Obtaining and preserving evidence will also be important in vindicating your child’s rights.

Set aside and secure each and every written communication that you may have had at any time with the landlord or their managing agent. Keep your lease and all riders and make them available to your lawyer. This includes current and prior leases (and all attachments and riders). Keep all documents that you may receive from the municipality in the course of their investigation of your child’s lead poisoning and provide copies to your lawyer.

It is important to take pictures of the conditions which were pin-pointed as lead hazards by the Department of Health as well as each and every other surface in the apartment including closets and windows. If there is a dust condition, take photographs to the extent possible.

Waste no time in carefully researching which lawyer you wish to represent your child’s interests.

Outside New York City, in order to successfully sue your landlord you will have to prove a litany of facts that at times may be daunting. The highest court of the State, in the case entitled Chapman v. Silber, 97 N.Y.2d 9 (2001) established the level of proof required to prove constructive notice of the lead condition.
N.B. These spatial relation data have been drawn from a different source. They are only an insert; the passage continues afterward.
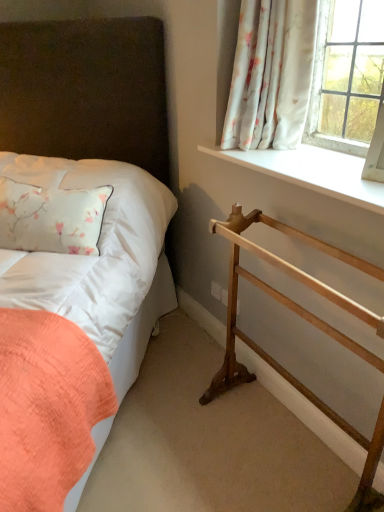
Question: In the image, is matte white bed at left positioned in front of or behind white satin pillow at left?

Choices:
 (A) behind
 (B) front

Answer: (B)

Question: Would you say matte white bed at left is to the left or to the right of white satin pillow at left in the picture?

Choices:
 (A) left
 (B) right

Answer: (A)

Question: Based on their relative distances, which object is farther from the white satin pillow at left?

Choices:
 (A) wooden towel rack at lower right
 (B) white floral fabric at upper right
 (C) matte white bed at left
 (D) white smooth window sill at upper right

Answer: (B)

Question: Based on their relative distances, which object is nearer to the wooden towel rack at lower right?

Choices:
 (A) white smooth window sill at upper right
 (B) white satin pillow at left
 (C) matte white bed at left
 (D) white floral fabric at upper right

Answer: (A)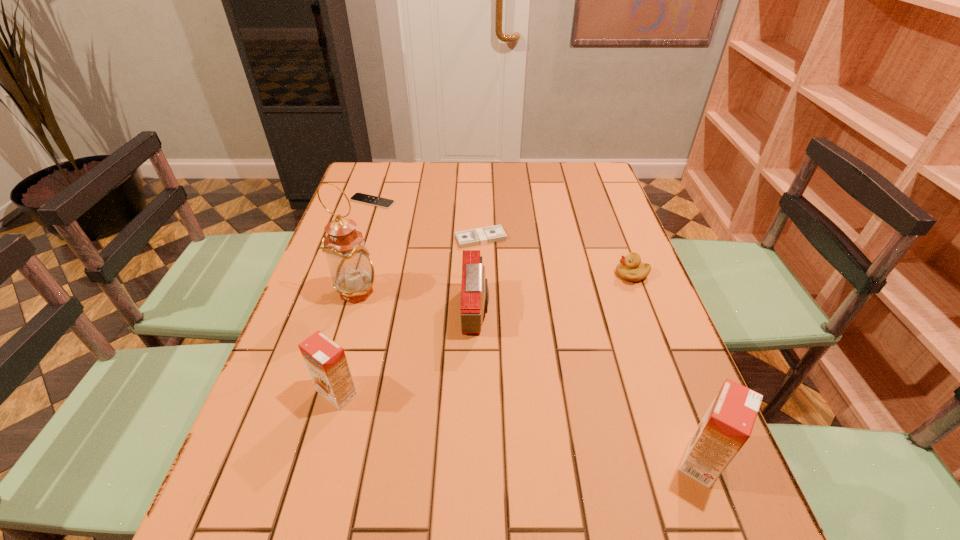
Locate an element on the screen. spot to insert another orange_juice for uniform distribution is located at coordinates (508, 424).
If there was no actual knowledge on the part of a landlord as to the hazards of lead in your apartment, you will have to prove what is called constructive notice of the lead hazard. Notice of the defective condition causing the injury is an element of making out a case for negligence. If you can show that the landlord had actual knowledge of the lead hazards and failed to reasonably abate the lead hazards and that as a result of such omission caused injury and lead poisoning to your child, such proof will be sufficient to make out your case.

On the other hand, proof of actual notice will often be missing. An alternative way to establish a case is by what is known as constructive notice. In order to prove constructive notice in a lead poisoning case the Chapman case sets out five required elements which must be proven to prove constructive notice of the condition.

First, you will have to prove that your landlord retained a right of entry into your apartment and assumed the duty to perform repairs. This often is established through the express language of your lease. It may also be proved by examination of the actual conduct of the landlord (or the managing agent) in his or her maintenance of your apartment.

You will also have to prove that the landlord knew that the apartment was constructed before a time that lead-based paint was banned for use in residential housing. Though this may seem obvious, it will be the plaintiff’s burden of proof to establish this by a preponderance of the evidence at trial.

The third element of the case will require that you prove that the landlord was aware that paint was peeling in your apartment. This may be proved through testimony elicited at depositions or in a myriad of other ways which vary depending on the case.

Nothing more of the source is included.